Yoksulluğun çocuklar üzerindeki etkileri oldukça derin ve kalıcıdır:
- Sağlık ve Fiziksel Gelişim Sorunları:
- Yoksulluk, çocukların fiziksel, zihinsel ve duygusal sağlıklarını olumsuz etkiler.
- Yetersiz ve dengesiz beslenme, sağlıksız barınma koşulları ve sağlık hizmetlerine erişim eksikliği, çocukların hastalıklara yakalanma riskini artırır. Yetersiz beslenen toplumlarda çocuk ölüm hızı, yeterli beslenenlerden 10 kat daha yüksek olabilir.
- Türkiye’de bebek ölüm oranı hala yüksektir (binde 8.5).
- COVID-19 pandemisi de aile gelirlerini düşürerek çocukların sosyo-ekonomik durumunu kötüleştirmiş ve çocuk işçiliğini artırmıştır.
- Eğitimden Mahrum Kalma:
- Yoksulluk, eğitim fırsatlarından yoksun kalmaya, düşük akademik başarıya ve okul terkine yol açar, bu da gelecekteki iş olanaklarını kısıtlar.
- Maddi yetersizlikler, ulaşım zorlukları ve yeterli eğitim materyali eksikliği önemli engellerdir.
- Türkiye’de okul öncesi eğitime katılım oranı OECD ortalamasının altındadır (%11).
- Okul dışındaki zamanlarını çalışarak geçiren çocuklar yorulur ve ödevlerini yapamaz, bu da okula yabancılaşmalarına neden olur.
- Çocuk İşçiliği ve Sömürü:
- Yoksul aileler için çocuklar gelir kaynağı olarak görüldüğünden, çocuk işçiliği yaygınlaşmaktadır.
- Çocuk işçiliği, çocukların eğitsel, sosyal, kültürel ve fiziksel gelişim süreçlerini sekteye uğratır ve onları ücretsiz ya da ucuz emek gücü olarak sömürüye açık hale getirir.
- Türkiye’de 5-17 yaş grubunda 720 bin çocuk çalışmaktadır. Bunların çoğu hizmet (%45.5) ve tarım (%30.8) sektörlerindedir. Çocukların %41,4’ü ekonomik katkı nedeniyle çalışmaktadır.

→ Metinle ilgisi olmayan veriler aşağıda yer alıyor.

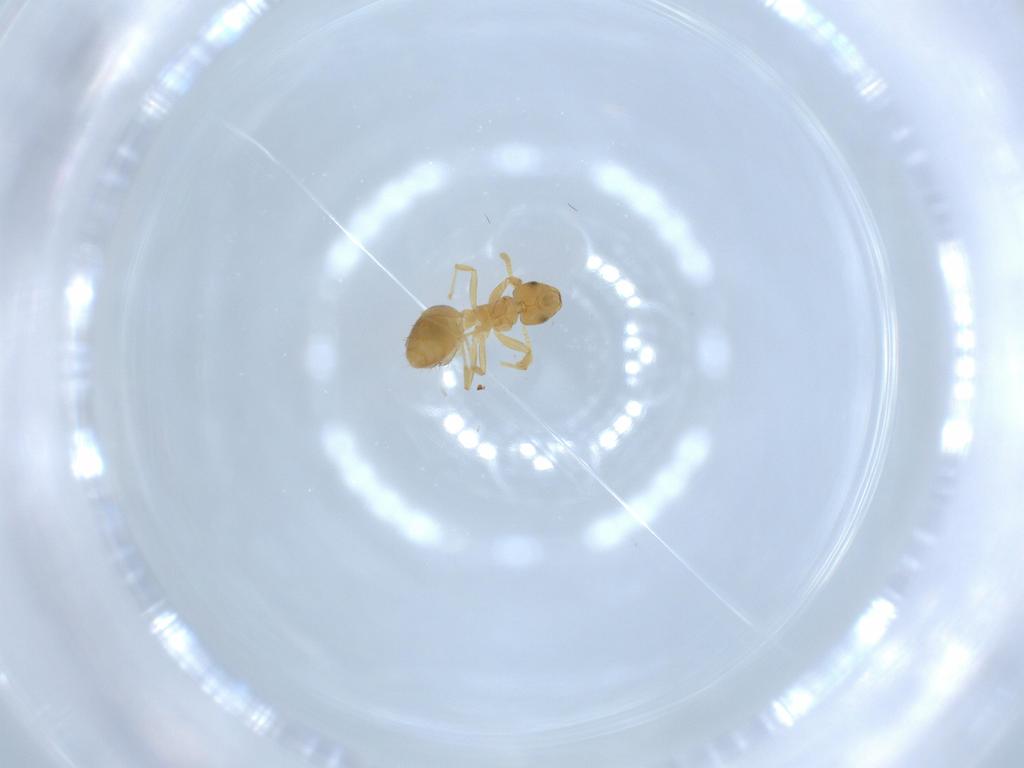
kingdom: Animalia
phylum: Arthropoda
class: Insecta
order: Hymenoptera
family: Formicidae
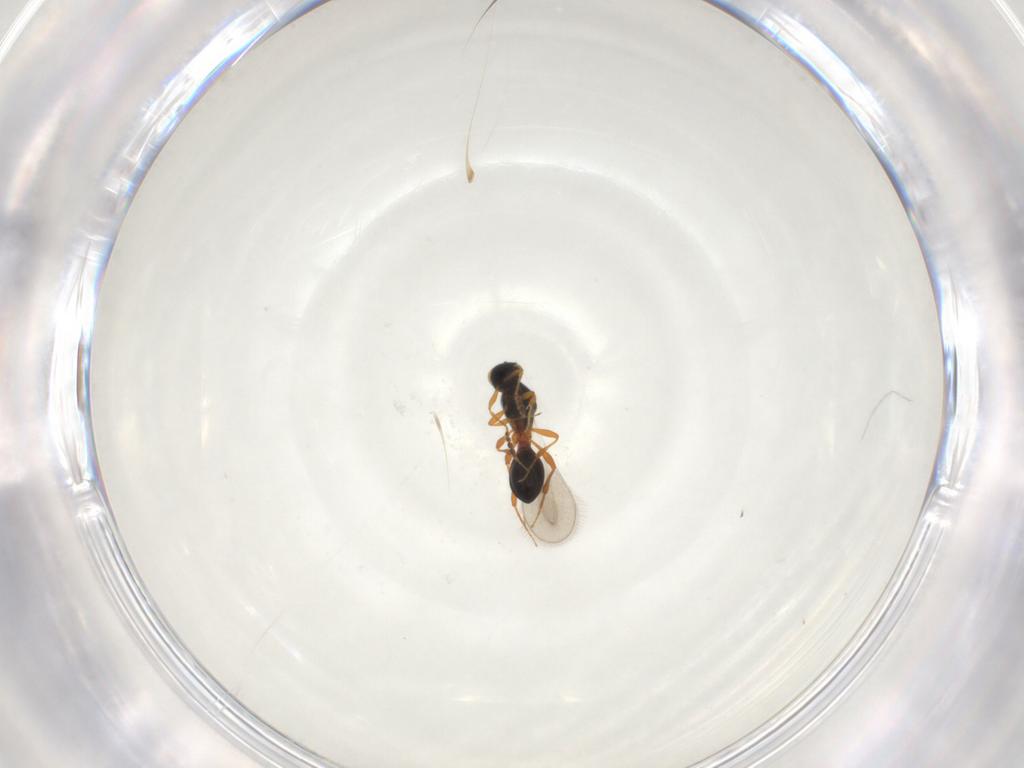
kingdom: Animalia
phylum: Arthropoda
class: Insecta
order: Hymenoptera
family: Platygastridae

- Bu durum, yoksulluğun nesiller arası aktarımını besleyen bir kısır döngü oluşturur.
- Ruh Sağlığı Problemleri ve Sosyal Yoksunluk:
- Yoksulluk ve zorlu koşullar altında yaşayan çocuklar, ruh sağlığı sorunları yaşamaya daha yatkındır.
- Özgüven düşüklüğü, anksiyete, öfke sorunları, hiperaktivite, yalnızlık, depresyon ve intihar eğilimleri görülebilir. Akranlarından daha yoksul hisseden çocukların ruh sağlığı sorunları yaşama ve zorbalık kurbanı olma ihtimali daha yüksektir.
- Duygularını tanıma ve ifade etmede zorlanma (aleksitimi) da görülebilir.
- Ebeveynleri hayatta olmasına rağmen sevgi, ilgi ve bakımdan yoksun büyüyen çocuklar “sosyal yetim” olarak adlandırılır ve bu durum toplumsal dışlanmaya yol açar.
- Madde kullanımı, sokak çocukları arasında yaygındır (%25 ila %90).
- İstismar ve Şiddet:
- Sokak çocukları fiziksel, cinsel ve duygusal şiddet ve istismara maruz kalma riski altındadır.
- Çalışmaya başlayan sokak çocuklarının %79.3’ü fiziksel şiddete maruz kaldığını belirtmiştir.
- Çeşitli çeteler tarafından suça itilme, madde satışı, gasp, kapkaççılık, çocuk pornosu gibi tehlikelerle karşılaşabilirler.
- Sokak çocuklarının çoğu istismara uğramakta, bu istismar bazen aile üyeleri tarafından da gerçekleştirilmektedir.
- Nesiller Arası Yoksulluk Aktarımı:
- Çocukluk döneminde yaşanan yoksulluk, bireylerin gelecekte de yoksullukla karşılaşma olasılıklarını artırarak bir “kısır döngü” oluşturur.
- Ebeveynlerin eğitim düzeyi arttıkça çocukların da daha eğitimli olduğu görülmüştür, bu da beşerî sermaye eksikliğinin kuşaktan kuşağa aktarıldığını gösterir.
Tüm bu olumsuzluklara rağmen, bazı çocuklar tüm zor koşullara rağmen yüksek akademik başarı göstererek ve zorluklarla baş etme becerisi geliştirerek yılmazlık (resilience) sergileyebilirler. Bu yılmazlığı etkileyen faktörler arasında sorumluluk sahibi olma, olgunluk, bireysel farkındalık, olumlu bakış açısı, aile içi olumlu iletişim, aile bireylerinin (özellikle babanın) desteği, okula karşı olumlu tutum ve öğretmen etkisi yer almaktadır.
Çocuk yoksulluğu, siyasi bir tercihtir ve önlenebilir. Bu alana yapılacak yatırım, getirisi yüksek, uzun vadeli ve somut bir sosyal yatırımdır. Unutmayalım ki, bir çocuğun geleceği, tüm toplumun geleceğidir.